---------- Textauszug

Beteiligung Israels an Angriff auf Rüstungsfabrik in Sudan nicht ausgeschlossen

Tel Aviv (IRIB/TAZ) – Während die israelischen Offiziellen jede Kommentierung zu den Explosionen in einer staatlichen Rüstungsfabrik in Khartum, der Hauptstadt Sudans, verweigern, diskutieren israelische Analysten und ehemalige Mitarbeiter des Geheimdienstapparates offen die Wahrscheinlichkeit, dass Israel hinter dem Angriff steckt.

Efraim Inbar, Direktor des Begin-Sadat-Zentrums für Strategische Studien an der Bar-Ilan-Universität sagte, es bestehe die Möglichkeit, dass Israel an der jüngsten militärischen Operation in Sudan beteiligt gewesen ist.
Shabtai Shavit, ehemals Mossad-Chef und über 30 Jahre für den Geheimdienst tätig, erklärte im israelischen Rundfunk, dass eine solche Aktion nur Indiz für „Israels langen Arm“ bei der Verfolgung seiner Feinde sei.

--------------------
---------- Datensätze

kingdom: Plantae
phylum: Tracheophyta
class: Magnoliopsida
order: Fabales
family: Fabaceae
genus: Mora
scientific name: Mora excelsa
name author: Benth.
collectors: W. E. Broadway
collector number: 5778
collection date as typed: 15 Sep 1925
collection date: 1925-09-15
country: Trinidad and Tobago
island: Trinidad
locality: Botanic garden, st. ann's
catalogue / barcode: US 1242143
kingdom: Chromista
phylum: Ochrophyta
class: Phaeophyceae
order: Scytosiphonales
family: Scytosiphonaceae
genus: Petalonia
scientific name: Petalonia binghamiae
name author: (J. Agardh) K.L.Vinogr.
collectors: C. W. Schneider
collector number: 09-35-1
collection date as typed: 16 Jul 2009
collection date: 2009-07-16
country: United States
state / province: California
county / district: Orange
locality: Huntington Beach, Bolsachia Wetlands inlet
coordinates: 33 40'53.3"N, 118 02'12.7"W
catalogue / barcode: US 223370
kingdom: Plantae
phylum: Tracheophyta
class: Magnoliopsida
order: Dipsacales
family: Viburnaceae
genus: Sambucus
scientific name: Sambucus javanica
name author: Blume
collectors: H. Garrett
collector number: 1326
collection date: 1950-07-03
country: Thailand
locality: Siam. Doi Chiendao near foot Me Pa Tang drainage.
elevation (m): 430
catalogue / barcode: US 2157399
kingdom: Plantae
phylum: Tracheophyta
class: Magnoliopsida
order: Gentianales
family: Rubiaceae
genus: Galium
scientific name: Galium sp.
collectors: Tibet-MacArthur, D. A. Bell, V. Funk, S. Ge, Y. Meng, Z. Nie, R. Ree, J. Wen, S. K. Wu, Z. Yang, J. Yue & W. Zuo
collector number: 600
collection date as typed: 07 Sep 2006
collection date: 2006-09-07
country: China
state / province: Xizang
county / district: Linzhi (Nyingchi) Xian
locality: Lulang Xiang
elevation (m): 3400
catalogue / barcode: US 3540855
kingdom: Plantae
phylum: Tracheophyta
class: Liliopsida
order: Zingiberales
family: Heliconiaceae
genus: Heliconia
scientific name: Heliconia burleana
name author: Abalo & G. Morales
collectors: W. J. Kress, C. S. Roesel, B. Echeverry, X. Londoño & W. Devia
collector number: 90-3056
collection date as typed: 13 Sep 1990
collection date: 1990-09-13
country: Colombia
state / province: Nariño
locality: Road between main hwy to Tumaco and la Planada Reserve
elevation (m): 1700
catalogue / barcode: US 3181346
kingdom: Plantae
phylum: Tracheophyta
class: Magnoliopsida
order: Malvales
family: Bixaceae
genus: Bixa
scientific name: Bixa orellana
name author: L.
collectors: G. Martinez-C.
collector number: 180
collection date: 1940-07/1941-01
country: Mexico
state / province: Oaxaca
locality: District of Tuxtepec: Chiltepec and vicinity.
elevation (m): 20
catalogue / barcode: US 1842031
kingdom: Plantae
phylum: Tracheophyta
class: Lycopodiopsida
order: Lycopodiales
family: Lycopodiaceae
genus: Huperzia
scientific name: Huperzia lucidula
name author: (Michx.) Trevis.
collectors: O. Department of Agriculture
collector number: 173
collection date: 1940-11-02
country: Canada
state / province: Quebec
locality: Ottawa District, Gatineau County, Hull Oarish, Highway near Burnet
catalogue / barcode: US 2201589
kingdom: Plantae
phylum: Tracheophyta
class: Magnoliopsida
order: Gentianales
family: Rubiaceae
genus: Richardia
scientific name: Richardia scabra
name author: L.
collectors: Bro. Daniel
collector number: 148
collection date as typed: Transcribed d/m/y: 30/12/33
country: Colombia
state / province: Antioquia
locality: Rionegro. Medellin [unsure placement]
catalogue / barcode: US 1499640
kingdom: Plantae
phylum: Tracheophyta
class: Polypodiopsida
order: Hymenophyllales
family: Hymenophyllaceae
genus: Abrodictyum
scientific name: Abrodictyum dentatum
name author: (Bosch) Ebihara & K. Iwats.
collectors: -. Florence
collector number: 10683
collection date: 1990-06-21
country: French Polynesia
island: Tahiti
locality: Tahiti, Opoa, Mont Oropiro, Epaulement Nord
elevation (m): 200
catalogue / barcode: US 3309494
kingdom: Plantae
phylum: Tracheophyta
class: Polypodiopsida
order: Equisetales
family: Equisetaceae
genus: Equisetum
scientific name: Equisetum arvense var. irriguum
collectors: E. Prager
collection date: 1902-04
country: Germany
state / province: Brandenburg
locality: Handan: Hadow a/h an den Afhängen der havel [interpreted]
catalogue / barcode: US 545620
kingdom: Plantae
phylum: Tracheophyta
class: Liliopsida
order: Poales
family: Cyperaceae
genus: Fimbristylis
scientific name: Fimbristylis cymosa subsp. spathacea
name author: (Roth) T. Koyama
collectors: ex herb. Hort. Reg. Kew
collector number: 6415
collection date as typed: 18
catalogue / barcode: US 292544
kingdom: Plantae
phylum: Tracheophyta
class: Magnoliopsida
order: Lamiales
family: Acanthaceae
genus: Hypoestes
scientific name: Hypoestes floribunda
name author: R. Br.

--------------------

Aufgabe 1 –
Welche Funktion hat Efraim Inbar laut dem Text über den Angriff auf die Rüstungsfabrik in Khartum?
Aufgabe 2 –
Übernimm aus dem Text über den Angriff auf die Rüstungsfabrik in Khartum wortgetreu den Abschnitt von „Tel Aviv (IRIB/TAZ)“ bis „dem Angriff steckt.“.
Aufgabe 3 –
Schreibe den Text über den Angriff auf die Rüstungsfabrik in Khartum im Anschluss an seinen letzten Satz weiter.

Antwort 1 –
Er ist Direktor des Begin-Sadat-Zentrums für Strategische Studien an der Bar-Ilan-Universität.

Antwort 2 –
Tel Aviv (IRIB/TAZ) – Während die israelischen Offiziellen jede Kommentierung zu den Explosionen in einer staatlichen Rüstungsfabrik in Khartum, der Hauptstadt Sudans, verweigern, diskutieren israelische Analysten und ehemalige Mitarbeiter des Geheimdienstapparates offen die Wahrscheinlichkeit, dass Israel hinter dem Angriff steckt.

Antwort 3 –
Ein Verantwortlicher des israelischen Geheimdienstes, der anonym bleiben wollte, sagte, dass jede Aktion der israelischen Armee in der Koordination mit den Freunden Israels im Westen erfolge.
Die sudanesische Regierung hat Israel für den Luftangriff verantwortlich gemacht und den Weltsicherheitsrat aufgefordert, die Verletzung der territorialen Integrität Sudans durch Israel und die Bombardierung einer der beiden großen Rüstungsfabriken von Khartum in der Nacht zum Mittwoch zu verurteilen.
Der sudanesische Botschafter bei den Vereinten Nationen sagte, dass vier israelische Kampfflugzeuge die Rüstungsfabrik angegriffen haben, wodurch zwei Menschen getötet wurden.